Samples from Total Freedom, Cocteau Twins, and even works of film are peppered throughout, offering a sound as diverse in sourcing as it is in content. At around 5 minutes and 30 seconds, a voice proclaims reservedly: “Girls can wear jeans and cut their hair short, wear shorts and boots, because it’s okay to be a boy, but for a girl to look like a boy is degrading, because you think being a girl is degrading.” Taken from the film Cement Garden, (and subsequently repurposed by Madonna) the quote takes on a new urgency surrounded by the eerie, dissonant feedback that Arca provides. Stripped of its origin and recontextualized, the quote is weaponized. Eventually the feedback is joined by heavily distorted percussion and a sample from Beatrix by Cocteau Twins, evocatively juxtaposing in the understatedness of the quotation and the unrelenting power of the atmosphere. Embedded in this juxtaposition lies the implication that, inherent in a tacit acceptance of unjust social conventions is an active, oppressive violence that cannot be delegated to passivity.

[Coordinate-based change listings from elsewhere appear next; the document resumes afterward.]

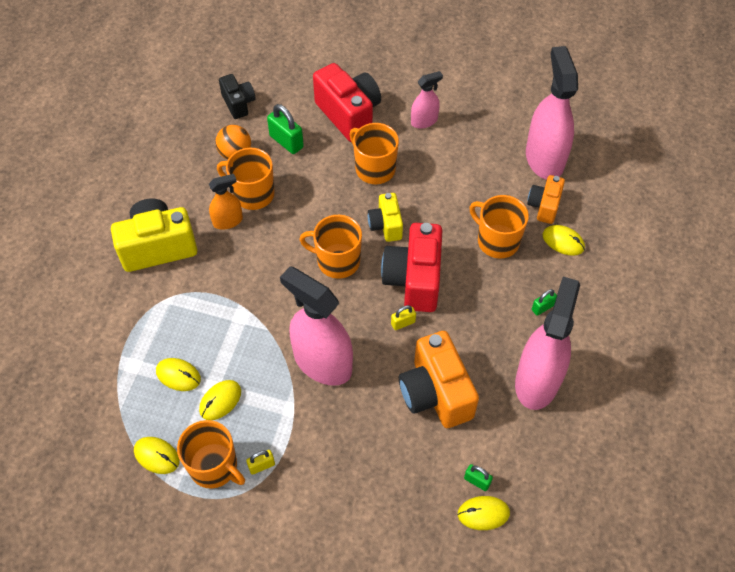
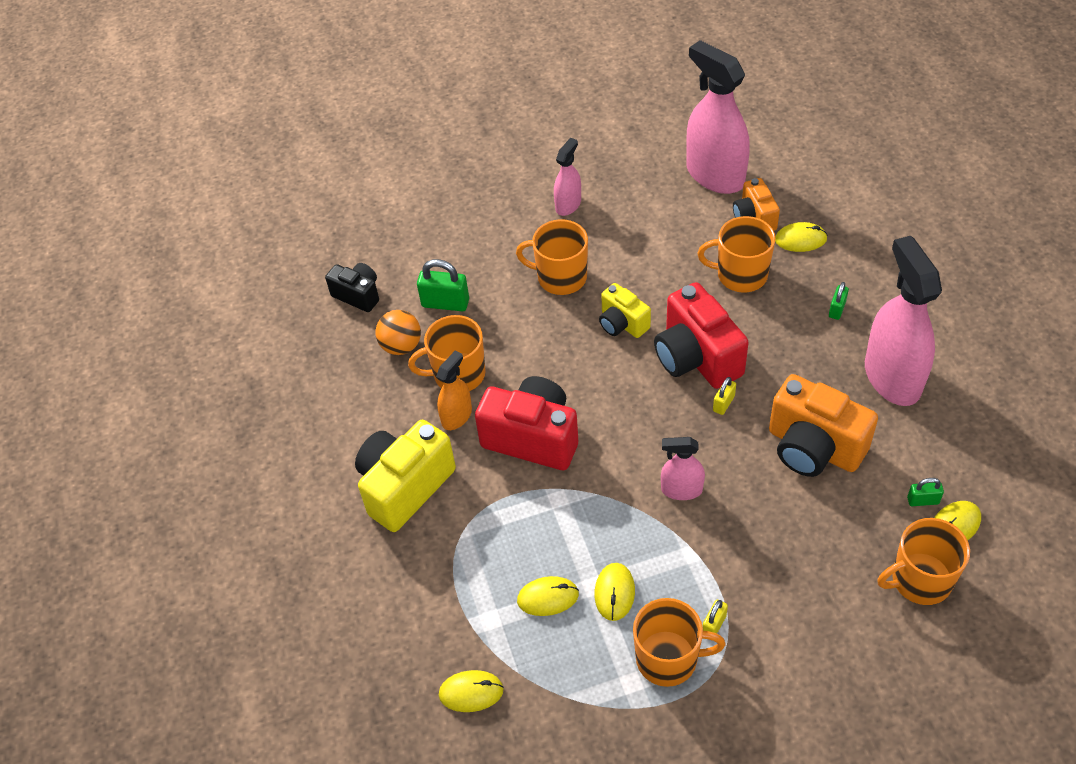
camera: 30 degrees left, 5 degrees down
yellow mouse [134,437,180,474] -> yellow mouse moved to [439,670,504,712]
pink spray bottle [280,266,353,386] -> pink spray bottle [661,437,705,500], size x0.51
orange mug [299,215,362,279] -> orange mug moved to [877,518,970,605]
red camera [313,63,381,142] -> red camera moved to [475,376,578,470]

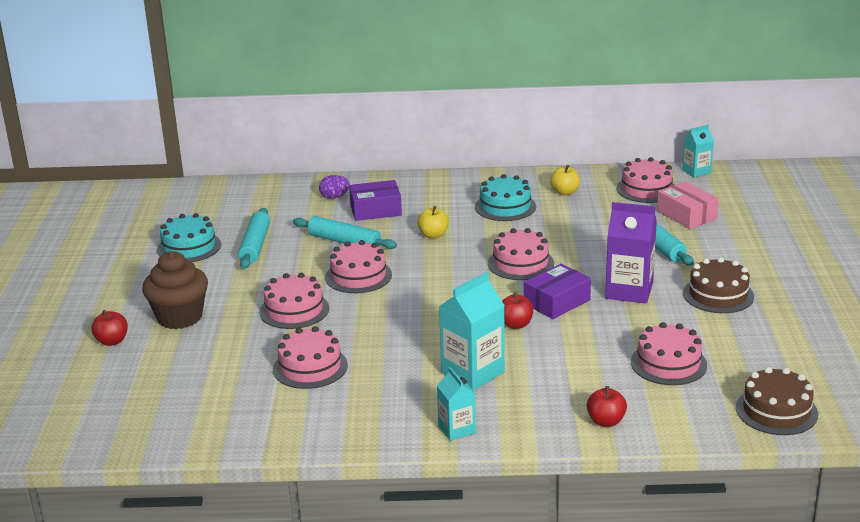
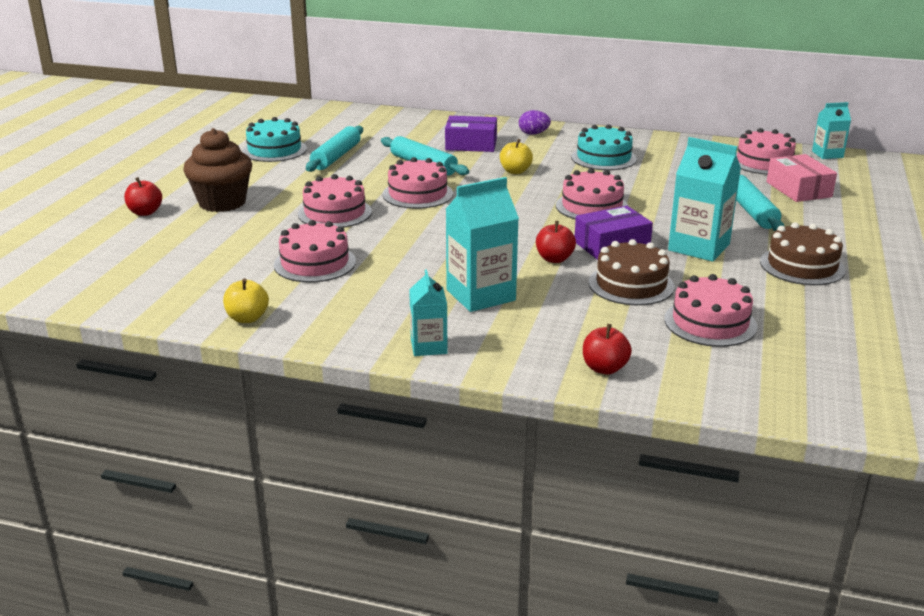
camera: 15 degrees right, 0 degrees up
purple egg [319,175,350,199] -> purple egg moved to [519,110,551,135]
yellow apple [550,165,580,195] -> yellow apple moved to [223,278,269,323]
purple carton [605,202,657,304] -> turquoise carton [668,137,741,262]
brown cake [736,367,818,435] -> brown cake moved to [589,239,674,305]

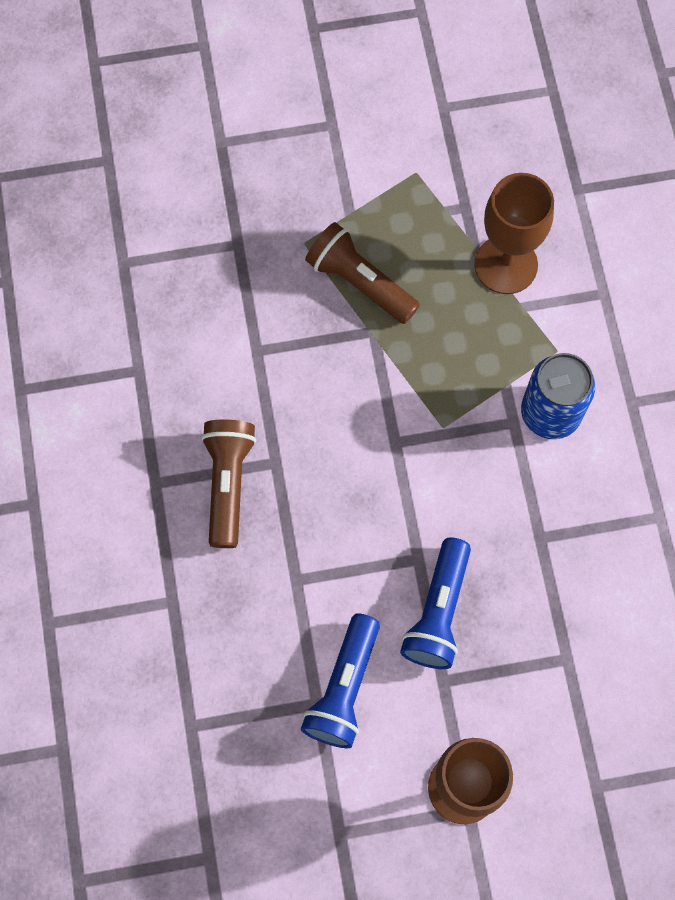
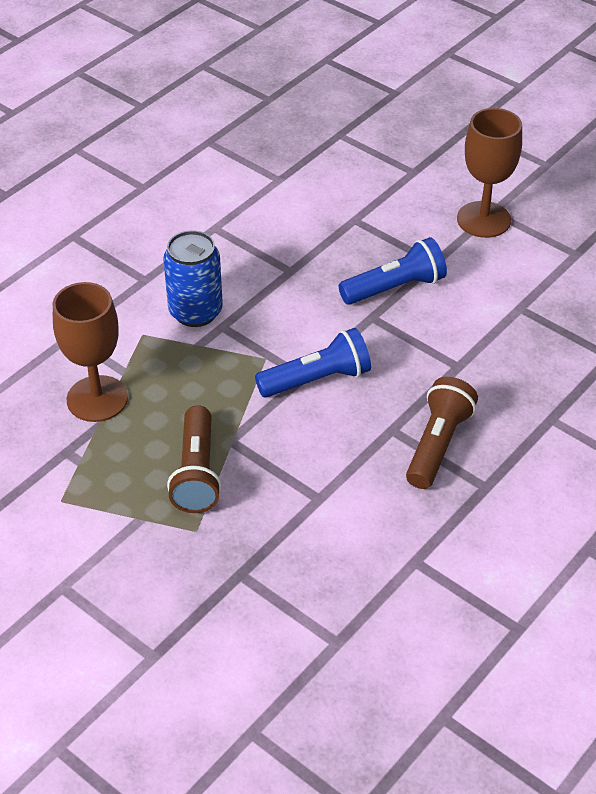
camera: 130 degrees left, 25 degrees down
brown flashlight [201,419,256,548] -> brown flashlight turned 150 degrees clockwise [406,377,478,489]
blue flashlight [301,613,380,748] -> blue flashlight moved to [255,328,371,398]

With the great diversity of style and form present on Entrañas, it is hard to imagine tiring of its mutations. Elements of industrial stand alongside those of hip-hop and electronica, but to ascribe genre specificity to this sprawling epic would be to do it a great disservice. The organizing principle is its disorganization, the form its formlessness. It is made real by simulating the very chaos so central to corporeal reality, the very intangible amorphousness that composes our innards.